How much space is really covered by a 1000-watt grow light?

16 square feet? 25 square feet? How much indoor garden do you get per 1000-watt grow light? Well, unsurprisingly, it depends on the species of plant you want to grow. Leafy greens like lettuce, rocket, cilantro and basil are more than happy at μMol 300. (That's 300 micromoles per square meter, per second.) Whereas if you want to grow fruiting and flowering crops like chillies or tomatoes indoors under grow lights, you probably want to be shooting for 500 - 700 μMols.

Light intensity decreases exponentially the further plants are from the artificial light source. However, while your plants can probably take all the light you can throw at them indoors, the last thing you want to do is position your grow lights too close—causing localized heat and low humidity stress. That's a no no. Your plants' leaves—those all-important light harvesters—cease to do their job in environmentally stressful conditions. So the key to growing plants successfully indoors is delivering sufficient light while maintaining temperature, humidity and carbon dioxide levels within acceptable ranges. I like my indoor garden to be in the 70s, not the 80s and relative humidity at at moderate 50 - 60 percent. If this sounds like your garden, I bet you're doing well! Hot gardens, on the other hand, tend to be inhabited by leggy, stressed out, and low yielding plants.
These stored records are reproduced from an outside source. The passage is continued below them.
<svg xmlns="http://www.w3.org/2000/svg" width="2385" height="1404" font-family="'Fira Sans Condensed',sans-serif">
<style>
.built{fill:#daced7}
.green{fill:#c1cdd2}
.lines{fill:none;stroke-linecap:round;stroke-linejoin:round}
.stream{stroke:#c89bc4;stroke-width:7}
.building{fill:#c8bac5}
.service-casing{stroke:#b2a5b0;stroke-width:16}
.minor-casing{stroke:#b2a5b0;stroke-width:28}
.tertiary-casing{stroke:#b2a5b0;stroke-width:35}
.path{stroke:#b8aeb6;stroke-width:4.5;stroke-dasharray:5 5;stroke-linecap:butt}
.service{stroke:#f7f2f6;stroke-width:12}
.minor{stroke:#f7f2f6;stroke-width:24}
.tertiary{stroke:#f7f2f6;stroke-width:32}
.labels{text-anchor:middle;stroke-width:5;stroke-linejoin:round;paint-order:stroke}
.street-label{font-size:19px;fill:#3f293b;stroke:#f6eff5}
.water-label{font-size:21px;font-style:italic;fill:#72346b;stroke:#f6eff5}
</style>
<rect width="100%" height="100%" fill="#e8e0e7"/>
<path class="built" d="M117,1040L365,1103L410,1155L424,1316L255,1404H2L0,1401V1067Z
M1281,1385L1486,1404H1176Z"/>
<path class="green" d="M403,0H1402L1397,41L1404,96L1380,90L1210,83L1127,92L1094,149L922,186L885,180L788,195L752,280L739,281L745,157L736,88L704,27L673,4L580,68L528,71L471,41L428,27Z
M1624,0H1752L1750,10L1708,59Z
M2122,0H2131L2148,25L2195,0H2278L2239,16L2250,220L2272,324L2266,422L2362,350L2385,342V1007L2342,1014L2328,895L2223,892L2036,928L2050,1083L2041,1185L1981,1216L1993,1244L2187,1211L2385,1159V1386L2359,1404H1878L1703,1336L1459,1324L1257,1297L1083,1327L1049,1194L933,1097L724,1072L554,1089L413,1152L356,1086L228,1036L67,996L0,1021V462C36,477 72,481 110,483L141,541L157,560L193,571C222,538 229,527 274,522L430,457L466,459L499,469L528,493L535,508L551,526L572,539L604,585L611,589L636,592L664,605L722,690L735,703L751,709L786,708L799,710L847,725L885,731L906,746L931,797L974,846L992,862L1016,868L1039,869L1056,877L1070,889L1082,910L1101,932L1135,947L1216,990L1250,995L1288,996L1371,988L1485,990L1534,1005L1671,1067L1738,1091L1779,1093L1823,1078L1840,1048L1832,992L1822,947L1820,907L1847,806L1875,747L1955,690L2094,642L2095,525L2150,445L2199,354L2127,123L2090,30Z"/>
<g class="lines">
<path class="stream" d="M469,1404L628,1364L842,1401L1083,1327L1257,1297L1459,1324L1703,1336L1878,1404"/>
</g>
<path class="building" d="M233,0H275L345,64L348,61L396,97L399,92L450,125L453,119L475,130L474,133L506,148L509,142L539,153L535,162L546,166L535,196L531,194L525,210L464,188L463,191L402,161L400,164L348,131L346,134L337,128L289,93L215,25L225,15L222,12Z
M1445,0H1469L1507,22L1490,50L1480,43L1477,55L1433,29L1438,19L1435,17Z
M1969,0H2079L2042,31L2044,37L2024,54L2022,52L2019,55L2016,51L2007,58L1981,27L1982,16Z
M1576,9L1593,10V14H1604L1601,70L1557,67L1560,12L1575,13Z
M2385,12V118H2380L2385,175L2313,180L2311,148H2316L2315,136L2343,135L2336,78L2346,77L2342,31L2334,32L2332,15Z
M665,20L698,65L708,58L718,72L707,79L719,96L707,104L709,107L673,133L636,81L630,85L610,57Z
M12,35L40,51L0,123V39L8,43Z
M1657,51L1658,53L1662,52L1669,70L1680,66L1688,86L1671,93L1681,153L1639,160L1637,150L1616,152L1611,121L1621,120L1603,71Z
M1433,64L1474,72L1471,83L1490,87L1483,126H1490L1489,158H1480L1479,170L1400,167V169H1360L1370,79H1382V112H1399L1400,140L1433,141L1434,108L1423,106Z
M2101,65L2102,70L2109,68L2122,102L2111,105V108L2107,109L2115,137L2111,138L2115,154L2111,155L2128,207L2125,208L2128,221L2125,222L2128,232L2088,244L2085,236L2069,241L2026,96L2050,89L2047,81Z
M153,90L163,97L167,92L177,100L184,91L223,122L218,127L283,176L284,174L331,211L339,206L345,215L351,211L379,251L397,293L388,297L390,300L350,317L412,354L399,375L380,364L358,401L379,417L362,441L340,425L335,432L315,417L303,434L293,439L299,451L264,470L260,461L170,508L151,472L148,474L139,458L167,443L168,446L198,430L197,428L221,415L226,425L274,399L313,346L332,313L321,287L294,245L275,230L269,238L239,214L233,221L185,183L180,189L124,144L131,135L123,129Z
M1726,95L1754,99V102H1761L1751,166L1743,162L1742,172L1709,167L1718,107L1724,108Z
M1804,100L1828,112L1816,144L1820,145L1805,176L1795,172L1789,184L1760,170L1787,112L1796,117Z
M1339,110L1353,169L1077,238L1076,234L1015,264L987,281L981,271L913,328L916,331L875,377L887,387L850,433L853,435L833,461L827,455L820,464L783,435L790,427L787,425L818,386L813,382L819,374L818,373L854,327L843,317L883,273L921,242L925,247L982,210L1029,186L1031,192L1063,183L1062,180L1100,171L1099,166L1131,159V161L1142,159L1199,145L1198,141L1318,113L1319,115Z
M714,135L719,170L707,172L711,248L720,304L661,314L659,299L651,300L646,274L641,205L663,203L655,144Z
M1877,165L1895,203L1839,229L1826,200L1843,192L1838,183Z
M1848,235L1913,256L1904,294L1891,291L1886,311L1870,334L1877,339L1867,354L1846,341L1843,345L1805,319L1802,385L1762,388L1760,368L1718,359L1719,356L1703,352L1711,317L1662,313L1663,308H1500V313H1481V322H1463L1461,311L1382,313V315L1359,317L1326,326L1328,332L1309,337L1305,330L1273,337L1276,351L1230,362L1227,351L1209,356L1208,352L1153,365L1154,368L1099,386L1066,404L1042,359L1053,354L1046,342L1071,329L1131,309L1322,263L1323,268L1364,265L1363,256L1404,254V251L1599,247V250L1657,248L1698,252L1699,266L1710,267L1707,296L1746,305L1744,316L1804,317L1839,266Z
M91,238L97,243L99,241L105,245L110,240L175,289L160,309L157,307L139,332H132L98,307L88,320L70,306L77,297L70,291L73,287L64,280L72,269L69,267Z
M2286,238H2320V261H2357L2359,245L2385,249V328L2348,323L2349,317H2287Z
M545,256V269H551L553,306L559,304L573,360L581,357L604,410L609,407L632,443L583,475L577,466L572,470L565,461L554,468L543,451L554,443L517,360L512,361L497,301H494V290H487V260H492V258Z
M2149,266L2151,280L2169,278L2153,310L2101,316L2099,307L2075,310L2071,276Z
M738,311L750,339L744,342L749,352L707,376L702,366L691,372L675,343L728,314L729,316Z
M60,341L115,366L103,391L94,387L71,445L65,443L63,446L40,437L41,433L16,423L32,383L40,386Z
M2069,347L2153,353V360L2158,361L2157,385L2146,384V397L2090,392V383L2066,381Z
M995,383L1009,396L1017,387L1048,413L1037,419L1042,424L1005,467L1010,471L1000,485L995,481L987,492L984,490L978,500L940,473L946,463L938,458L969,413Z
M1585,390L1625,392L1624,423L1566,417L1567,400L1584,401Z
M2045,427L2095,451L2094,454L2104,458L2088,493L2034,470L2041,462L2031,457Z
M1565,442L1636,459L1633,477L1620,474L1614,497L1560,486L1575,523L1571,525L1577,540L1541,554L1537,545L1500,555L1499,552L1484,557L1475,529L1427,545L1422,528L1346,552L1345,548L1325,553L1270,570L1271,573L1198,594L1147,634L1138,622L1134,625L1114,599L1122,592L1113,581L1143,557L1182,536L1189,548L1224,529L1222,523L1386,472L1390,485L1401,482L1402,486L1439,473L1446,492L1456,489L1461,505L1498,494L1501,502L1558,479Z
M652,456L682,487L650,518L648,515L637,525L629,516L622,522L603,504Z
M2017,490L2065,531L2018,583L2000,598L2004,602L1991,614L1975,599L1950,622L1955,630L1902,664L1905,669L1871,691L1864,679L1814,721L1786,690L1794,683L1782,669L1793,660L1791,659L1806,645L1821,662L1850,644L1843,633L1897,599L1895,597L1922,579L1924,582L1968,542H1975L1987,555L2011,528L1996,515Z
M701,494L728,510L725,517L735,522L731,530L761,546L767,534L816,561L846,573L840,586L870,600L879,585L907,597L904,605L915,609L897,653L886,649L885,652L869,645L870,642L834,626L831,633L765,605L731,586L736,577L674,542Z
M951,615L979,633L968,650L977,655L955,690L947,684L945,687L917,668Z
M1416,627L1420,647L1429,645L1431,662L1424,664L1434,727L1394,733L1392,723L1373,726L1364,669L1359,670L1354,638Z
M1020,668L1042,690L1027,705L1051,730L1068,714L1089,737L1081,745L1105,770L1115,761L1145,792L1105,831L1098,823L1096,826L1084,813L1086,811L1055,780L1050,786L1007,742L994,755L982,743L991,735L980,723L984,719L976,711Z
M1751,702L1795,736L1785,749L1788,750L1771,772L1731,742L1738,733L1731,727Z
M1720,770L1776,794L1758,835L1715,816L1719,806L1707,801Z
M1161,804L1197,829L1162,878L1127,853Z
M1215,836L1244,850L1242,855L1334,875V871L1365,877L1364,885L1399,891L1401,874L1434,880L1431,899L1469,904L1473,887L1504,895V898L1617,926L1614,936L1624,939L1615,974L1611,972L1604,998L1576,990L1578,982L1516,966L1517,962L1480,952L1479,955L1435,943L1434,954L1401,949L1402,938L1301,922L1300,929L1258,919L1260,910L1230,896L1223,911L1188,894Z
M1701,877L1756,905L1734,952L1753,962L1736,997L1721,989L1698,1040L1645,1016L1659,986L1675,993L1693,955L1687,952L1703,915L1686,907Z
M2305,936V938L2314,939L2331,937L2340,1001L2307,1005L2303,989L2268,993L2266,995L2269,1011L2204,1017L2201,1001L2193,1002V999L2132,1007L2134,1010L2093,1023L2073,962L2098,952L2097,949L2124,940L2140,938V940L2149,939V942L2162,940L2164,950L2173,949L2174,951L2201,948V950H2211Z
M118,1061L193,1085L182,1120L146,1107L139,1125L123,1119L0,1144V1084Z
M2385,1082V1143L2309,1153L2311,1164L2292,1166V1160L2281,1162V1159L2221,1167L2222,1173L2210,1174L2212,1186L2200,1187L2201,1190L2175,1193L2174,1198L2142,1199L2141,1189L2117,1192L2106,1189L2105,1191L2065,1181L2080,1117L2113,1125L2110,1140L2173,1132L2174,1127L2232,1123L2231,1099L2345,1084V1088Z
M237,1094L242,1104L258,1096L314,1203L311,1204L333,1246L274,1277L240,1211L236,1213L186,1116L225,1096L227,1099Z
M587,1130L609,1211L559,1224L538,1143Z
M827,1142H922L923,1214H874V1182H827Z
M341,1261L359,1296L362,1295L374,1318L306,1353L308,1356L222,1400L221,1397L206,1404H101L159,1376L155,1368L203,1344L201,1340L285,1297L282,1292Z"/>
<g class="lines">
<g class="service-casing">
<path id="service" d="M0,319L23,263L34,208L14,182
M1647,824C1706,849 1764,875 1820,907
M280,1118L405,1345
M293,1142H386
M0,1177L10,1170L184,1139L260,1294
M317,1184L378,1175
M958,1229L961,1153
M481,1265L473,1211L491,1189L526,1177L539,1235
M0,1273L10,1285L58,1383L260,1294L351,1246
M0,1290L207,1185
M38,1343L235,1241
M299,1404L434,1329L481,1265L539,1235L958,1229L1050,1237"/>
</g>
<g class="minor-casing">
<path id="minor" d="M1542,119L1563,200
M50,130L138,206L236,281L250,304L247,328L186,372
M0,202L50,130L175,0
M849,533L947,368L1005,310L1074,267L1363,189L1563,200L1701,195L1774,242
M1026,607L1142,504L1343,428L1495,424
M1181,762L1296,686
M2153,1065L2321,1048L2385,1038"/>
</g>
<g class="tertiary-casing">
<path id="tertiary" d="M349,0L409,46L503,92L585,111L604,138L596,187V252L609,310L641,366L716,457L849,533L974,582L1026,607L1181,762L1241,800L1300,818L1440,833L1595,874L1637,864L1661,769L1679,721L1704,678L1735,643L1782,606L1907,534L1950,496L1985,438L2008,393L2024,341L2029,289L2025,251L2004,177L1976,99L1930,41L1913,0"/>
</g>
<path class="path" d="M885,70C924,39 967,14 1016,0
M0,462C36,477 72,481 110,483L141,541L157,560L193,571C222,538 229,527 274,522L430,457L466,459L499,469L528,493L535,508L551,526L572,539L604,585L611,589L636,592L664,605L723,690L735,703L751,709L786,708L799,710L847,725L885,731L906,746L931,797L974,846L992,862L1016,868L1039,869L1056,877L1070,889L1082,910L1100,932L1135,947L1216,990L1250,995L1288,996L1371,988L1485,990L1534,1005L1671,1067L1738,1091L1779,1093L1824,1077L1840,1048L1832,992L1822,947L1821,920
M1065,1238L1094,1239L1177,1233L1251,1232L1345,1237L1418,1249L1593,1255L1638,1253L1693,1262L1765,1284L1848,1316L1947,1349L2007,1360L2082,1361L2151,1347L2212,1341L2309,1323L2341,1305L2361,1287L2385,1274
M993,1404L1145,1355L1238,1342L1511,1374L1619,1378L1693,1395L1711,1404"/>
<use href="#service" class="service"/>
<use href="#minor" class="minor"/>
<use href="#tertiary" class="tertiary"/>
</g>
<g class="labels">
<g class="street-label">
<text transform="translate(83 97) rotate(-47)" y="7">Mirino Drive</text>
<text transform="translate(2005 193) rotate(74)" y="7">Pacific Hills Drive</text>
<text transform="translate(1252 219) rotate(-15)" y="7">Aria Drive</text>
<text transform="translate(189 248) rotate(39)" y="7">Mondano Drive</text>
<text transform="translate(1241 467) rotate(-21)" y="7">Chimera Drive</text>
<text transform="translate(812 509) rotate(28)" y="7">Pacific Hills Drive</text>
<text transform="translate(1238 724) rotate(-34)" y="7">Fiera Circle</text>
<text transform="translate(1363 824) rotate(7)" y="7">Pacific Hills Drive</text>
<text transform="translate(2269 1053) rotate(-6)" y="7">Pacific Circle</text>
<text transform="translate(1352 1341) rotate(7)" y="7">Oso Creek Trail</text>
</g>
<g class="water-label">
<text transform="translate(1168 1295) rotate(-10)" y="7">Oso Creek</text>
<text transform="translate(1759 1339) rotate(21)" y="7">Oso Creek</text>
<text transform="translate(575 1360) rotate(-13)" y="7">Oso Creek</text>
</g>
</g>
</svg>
Maybe it's time to upgrade your ventilation system?

Anyway—check out this video of me working out what area I can cover with my two Magnum XXXL 1000 watt grow lights:

How Much Space Does a 1000-Watt HID Grow Light Cover?

We look at different plants' preferred lighting intensities and how to achieve them with HID grow lights.


One thing I didn't have time to describe in the video is the concept of Moles per Day. Every plant species has a minimum light requirement over a given 24 hour period. This formula, kindly provided to me by my Facebook buddy Darryl Cotton, sums it up nicely:

μMol/square meter x 3600 x photoperiod(hrs/day) ÷ 1,000,000 μMole/Mole = Mol/M2Day

Let's work through this formula with an example:

Greenhouse growers tell me that commercially grown lettuce thrives at 20 mol/day.

If I have my lights on for 18 hours per day, and I measure 300 μMol at the leaf surface with my quantum (PAR) meter, then:

300 x 3600 x 18 = 19,440,000 μMol or 19.4 mol/day

Just short! (I could increase my lights on period to 18.5 hours and I'd be hitting the target of 20 mol/day.)